#### EXTRACTED MATERIAL ####

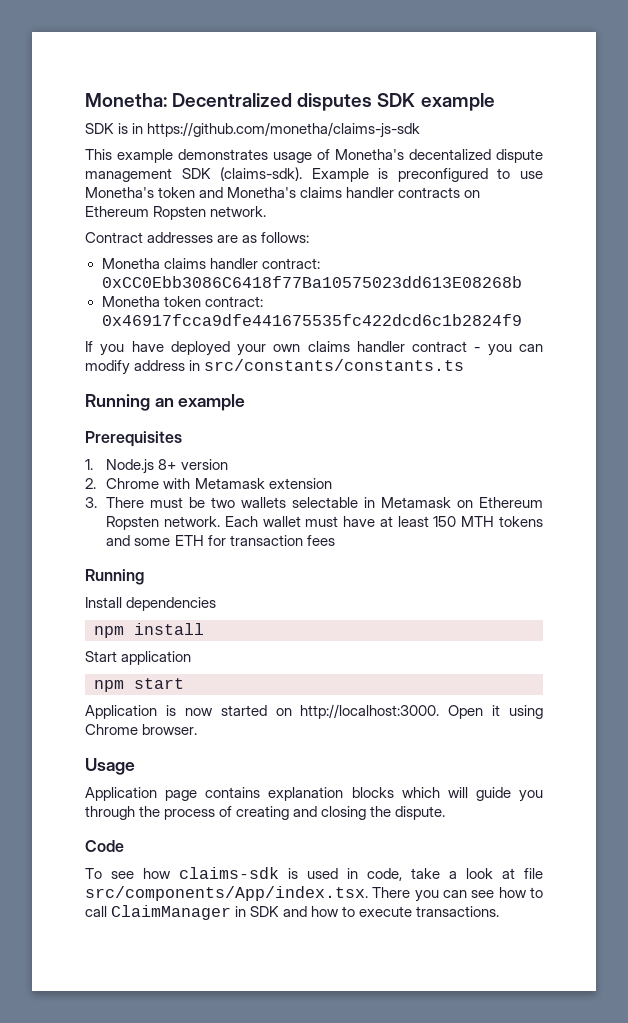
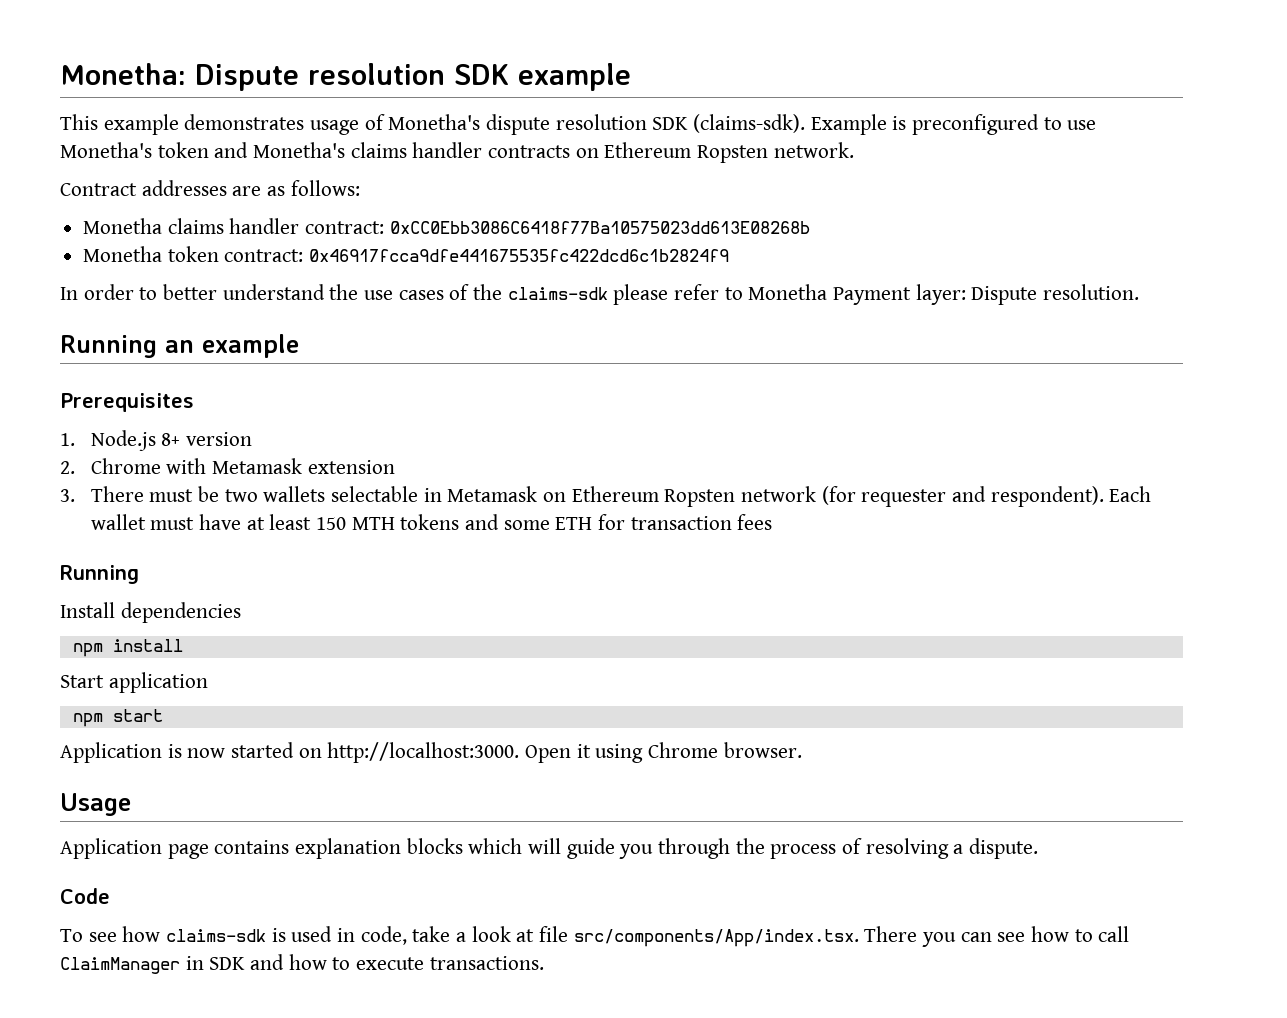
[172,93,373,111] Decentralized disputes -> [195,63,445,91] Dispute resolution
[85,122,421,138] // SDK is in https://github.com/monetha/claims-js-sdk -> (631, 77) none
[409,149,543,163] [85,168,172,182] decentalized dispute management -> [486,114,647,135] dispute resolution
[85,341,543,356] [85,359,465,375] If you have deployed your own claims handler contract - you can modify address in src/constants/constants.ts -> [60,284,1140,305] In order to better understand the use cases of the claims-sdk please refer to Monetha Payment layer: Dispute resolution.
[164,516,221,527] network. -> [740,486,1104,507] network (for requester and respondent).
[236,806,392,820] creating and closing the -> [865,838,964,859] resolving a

####

Output the listing above exactly, pictures omitted.

[172,93,373,111] Decentralized disputes -> [195,63,445,91] Dispute resolution
[85,122,421,138] // SDK is in https://github.com/monetha/claims-js-sdk -> (631, 77) none
[409,149,543,163] [85,168,172,182] decentalized dispute management -> [486,114,647,135] dispute resolution
[85,341,543,356] [85,359,465,375] If you have deployed your own claims handler contract - you can modify address in src/constants/constants.ts -> [60,284,1140,305] In order to better understand the use cases of the claims-sdk please refer to Monetha Payment layer: Dispute resolution.
[164,516,221,527] network. -> [740,486,1104,507] network (for requester and respondent).
[236,806,392,820] creating and closing the -> [865,838,964,859] resolving a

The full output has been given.